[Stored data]
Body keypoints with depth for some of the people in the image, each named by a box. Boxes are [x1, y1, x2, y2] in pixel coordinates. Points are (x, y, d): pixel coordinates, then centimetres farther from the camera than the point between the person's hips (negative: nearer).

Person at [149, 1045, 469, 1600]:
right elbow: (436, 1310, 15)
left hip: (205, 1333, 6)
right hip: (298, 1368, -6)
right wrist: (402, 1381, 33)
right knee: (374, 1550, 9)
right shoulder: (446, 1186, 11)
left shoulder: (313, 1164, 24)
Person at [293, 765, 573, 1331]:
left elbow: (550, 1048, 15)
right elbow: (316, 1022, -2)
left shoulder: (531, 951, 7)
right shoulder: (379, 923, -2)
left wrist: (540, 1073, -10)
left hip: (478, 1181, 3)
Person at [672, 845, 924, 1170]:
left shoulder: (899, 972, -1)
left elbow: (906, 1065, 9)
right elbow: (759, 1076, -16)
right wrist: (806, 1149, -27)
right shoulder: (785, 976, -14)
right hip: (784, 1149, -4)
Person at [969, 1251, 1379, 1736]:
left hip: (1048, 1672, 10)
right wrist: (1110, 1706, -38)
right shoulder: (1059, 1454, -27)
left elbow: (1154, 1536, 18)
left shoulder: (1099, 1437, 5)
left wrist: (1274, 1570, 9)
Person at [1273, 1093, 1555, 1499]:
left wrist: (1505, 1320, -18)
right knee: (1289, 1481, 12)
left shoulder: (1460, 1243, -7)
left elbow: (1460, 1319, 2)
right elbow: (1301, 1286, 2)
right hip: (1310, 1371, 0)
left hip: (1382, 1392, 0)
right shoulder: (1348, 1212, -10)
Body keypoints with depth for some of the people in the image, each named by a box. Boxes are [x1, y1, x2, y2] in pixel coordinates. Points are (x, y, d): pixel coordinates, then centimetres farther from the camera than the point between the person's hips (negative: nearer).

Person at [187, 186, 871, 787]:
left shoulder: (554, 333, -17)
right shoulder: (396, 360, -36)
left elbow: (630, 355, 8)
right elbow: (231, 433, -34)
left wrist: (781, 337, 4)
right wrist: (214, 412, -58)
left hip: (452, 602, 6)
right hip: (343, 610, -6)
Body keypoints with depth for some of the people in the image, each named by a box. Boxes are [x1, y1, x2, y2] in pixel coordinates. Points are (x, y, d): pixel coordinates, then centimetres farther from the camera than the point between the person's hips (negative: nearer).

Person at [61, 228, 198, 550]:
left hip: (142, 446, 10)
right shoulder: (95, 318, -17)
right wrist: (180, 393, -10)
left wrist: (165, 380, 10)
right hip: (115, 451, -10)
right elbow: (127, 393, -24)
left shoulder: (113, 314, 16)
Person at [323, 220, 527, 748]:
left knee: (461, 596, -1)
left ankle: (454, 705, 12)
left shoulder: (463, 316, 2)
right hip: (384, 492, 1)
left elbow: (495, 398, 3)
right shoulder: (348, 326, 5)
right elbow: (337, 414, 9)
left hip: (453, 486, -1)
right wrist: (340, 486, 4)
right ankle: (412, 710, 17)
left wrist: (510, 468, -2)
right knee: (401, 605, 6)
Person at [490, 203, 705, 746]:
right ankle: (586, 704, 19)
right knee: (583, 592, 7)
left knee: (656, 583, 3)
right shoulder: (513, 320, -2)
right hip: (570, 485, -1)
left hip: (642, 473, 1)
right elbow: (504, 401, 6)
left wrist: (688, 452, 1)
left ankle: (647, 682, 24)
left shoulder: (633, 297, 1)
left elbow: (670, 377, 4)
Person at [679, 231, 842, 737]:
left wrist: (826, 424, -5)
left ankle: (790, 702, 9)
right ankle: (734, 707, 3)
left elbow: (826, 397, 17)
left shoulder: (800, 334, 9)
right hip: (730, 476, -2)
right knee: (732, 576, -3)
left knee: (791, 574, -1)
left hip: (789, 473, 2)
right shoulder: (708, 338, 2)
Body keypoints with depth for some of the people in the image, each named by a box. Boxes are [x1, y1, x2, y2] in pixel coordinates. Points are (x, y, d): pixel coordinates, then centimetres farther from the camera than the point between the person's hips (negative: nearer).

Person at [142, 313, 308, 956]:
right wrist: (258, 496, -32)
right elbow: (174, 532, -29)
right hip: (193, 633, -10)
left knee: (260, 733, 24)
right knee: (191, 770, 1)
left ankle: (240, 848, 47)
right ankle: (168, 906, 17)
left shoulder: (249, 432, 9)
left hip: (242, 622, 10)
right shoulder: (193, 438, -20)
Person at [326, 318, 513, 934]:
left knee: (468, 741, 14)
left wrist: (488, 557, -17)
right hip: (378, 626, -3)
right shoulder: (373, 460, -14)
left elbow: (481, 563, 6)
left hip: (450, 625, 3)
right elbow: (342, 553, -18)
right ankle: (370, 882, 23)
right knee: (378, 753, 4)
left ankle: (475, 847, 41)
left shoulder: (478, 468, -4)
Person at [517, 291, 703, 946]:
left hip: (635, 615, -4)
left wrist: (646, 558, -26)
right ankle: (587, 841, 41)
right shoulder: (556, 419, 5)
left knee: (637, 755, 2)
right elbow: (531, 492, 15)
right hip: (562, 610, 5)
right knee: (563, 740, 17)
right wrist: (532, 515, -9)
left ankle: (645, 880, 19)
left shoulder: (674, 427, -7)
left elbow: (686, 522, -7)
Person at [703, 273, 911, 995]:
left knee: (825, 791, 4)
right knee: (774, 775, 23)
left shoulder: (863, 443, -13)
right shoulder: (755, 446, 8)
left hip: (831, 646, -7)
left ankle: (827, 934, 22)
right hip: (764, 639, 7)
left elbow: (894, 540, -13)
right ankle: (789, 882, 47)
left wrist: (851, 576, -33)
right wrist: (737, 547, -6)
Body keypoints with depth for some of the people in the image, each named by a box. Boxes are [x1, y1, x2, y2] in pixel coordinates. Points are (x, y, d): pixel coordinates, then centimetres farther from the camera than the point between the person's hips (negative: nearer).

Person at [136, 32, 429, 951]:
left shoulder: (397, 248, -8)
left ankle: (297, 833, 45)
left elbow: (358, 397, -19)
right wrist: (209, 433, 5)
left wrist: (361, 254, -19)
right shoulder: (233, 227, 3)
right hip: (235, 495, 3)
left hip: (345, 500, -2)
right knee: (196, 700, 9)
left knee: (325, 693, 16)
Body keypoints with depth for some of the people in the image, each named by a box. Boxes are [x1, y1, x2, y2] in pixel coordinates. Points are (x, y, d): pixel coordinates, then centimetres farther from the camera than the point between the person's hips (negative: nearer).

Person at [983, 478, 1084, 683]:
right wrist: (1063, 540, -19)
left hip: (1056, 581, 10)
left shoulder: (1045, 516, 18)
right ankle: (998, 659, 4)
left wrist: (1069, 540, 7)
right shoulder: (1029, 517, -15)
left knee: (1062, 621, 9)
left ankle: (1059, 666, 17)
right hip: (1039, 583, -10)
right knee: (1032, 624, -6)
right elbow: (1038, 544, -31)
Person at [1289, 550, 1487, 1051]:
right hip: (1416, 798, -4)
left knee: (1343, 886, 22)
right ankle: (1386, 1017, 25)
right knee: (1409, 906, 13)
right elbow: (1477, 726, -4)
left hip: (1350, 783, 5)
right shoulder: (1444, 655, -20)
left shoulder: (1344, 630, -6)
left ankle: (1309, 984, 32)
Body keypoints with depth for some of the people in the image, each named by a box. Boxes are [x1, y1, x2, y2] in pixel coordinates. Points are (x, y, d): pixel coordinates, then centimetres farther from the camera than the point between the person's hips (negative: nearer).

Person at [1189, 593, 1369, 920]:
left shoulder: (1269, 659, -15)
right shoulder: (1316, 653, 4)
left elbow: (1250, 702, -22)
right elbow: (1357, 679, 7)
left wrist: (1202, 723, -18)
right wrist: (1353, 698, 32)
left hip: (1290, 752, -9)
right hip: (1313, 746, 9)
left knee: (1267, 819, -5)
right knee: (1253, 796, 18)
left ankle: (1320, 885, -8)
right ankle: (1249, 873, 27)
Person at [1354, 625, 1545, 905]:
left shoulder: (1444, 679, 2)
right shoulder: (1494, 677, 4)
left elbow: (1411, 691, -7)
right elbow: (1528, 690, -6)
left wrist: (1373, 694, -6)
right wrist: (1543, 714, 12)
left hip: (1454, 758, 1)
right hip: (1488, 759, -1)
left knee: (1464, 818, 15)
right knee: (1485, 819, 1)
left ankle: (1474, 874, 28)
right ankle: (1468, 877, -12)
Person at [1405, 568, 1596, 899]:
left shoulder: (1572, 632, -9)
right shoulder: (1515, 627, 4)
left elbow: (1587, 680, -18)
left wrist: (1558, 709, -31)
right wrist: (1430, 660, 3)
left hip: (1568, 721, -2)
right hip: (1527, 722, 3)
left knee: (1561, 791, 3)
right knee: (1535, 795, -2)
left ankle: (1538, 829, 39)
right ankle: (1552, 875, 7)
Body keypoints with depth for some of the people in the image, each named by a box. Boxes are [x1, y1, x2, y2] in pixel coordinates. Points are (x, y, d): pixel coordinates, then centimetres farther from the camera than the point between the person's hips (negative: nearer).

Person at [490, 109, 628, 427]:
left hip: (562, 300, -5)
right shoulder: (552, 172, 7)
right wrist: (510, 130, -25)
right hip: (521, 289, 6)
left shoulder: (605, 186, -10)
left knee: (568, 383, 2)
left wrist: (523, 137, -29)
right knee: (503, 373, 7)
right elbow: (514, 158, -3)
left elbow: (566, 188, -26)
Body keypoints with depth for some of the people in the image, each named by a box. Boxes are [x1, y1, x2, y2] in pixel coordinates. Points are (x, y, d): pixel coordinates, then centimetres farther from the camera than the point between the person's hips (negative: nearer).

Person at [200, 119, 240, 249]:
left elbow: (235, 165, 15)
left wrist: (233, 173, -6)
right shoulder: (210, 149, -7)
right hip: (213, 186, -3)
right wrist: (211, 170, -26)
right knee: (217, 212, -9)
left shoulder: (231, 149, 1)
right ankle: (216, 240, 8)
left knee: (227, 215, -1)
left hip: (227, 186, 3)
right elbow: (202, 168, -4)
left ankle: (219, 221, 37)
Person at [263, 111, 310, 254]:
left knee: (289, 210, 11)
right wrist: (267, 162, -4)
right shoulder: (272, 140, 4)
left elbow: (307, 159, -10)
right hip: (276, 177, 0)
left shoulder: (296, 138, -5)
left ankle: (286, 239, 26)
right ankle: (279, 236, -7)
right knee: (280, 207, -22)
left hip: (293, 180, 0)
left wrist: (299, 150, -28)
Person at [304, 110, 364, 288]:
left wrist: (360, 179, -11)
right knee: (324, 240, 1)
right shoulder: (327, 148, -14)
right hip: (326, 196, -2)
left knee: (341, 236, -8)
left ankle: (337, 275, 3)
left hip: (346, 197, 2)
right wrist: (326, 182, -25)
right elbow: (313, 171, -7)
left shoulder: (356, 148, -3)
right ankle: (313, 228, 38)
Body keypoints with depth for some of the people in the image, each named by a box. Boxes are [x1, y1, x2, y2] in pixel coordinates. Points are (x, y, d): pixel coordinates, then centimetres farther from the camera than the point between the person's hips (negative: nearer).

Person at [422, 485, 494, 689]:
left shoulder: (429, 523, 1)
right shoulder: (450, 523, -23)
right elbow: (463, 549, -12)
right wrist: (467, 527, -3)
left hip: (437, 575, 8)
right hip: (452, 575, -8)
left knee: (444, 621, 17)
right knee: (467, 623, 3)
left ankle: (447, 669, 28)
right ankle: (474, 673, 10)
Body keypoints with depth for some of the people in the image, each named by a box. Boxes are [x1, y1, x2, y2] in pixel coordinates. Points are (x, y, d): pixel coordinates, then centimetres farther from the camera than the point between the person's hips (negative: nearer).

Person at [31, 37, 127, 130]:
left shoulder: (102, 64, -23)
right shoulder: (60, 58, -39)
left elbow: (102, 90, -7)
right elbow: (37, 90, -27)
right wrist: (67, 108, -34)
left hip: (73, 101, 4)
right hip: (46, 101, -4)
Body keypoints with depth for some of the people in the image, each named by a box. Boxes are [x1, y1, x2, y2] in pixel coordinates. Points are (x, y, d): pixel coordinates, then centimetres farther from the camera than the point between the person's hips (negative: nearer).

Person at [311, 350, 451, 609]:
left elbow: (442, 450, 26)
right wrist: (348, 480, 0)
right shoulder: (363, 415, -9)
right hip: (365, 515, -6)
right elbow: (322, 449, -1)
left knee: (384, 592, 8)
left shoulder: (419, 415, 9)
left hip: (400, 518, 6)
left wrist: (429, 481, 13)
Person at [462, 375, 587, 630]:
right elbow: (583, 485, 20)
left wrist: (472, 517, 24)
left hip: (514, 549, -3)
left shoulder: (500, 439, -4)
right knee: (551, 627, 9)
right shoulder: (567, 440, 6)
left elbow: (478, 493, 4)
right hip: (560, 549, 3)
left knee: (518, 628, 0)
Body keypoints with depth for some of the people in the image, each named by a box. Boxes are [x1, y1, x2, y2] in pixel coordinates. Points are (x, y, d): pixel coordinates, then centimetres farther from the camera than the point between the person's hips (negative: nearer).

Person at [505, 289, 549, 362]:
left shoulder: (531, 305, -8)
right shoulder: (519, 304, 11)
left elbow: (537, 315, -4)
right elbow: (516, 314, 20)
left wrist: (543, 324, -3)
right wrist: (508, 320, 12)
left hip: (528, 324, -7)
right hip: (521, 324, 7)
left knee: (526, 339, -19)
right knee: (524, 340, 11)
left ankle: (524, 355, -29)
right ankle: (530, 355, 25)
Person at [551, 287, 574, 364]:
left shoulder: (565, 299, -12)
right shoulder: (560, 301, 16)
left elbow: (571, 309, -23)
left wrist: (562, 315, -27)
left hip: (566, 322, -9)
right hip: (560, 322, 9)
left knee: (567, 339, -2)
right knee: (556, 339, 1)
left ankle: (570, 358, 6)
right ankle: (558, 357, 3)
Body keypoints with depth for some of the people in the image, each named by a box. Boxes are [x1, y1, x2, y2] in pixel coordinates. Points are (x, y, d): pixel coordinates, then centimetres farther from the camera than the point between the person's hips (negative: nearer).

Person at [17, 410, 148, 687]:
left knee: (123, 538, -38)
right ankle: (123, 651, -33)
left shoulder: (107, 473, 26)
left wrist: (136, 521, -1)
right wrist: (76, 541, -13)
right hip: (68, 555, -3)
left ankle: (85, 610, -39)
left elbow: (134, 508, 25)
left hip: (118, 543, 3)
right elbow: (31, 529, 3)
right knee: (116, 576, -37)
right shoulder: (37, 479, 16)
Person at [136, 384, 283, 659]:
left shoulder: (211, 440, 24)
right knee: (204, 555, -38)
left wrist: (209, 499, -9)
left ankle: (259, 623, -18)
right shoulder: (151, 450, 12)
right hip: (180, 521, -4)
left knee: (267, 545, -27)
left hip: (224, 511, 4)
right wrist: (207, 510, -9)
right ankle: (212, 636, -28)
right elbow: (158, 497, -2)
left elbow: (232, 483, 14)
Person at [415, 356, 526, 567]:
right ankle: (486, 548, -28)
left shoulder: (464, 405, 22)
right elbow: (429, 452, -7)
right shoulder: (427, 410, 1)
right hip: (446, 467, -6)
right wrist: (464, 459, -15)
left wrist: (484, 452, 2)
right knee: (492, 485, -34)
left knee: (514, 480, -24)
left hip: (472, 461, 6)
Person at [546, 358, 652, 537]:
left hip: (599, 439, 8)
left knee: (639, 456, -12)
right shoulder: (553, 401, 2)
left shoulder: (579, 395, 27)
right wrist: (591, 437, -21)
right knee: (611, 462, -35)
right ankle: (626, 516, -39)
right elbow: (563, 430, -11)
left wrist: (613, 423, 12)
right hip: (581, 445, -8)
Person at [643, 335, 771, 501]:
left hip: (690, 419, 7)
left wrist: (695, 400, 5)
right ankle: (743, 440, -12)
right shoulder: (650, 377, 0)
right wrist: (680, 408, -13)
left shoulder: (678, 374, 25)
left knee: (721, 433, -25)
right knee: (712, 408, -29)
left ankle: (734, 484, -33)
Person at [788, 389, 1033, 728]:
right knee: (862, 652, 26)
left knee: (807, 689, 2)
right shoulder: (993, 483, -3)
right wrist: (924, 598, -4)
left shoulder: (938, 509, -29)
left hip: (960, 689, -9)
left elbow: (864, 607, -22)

Activity ▸
Copy out the lines of the rows above, starting with the line containing "right knee: (1289, 1481, 12)" and ending with the line containing "right shoulder: (1348, 1212, -10)", both included, with no changes.

Your response ▸
right knee: (1289, 1481, 12)
left shoulder: (1460, 1243, -7)
left elbow: (1460, 1319, 2)
right elbow: (1301, 1286, 2)
right hip: (1310, 1371, 0)
left hip: (1382, 1392, 0)
right shoulder: (1348, 1212, -10)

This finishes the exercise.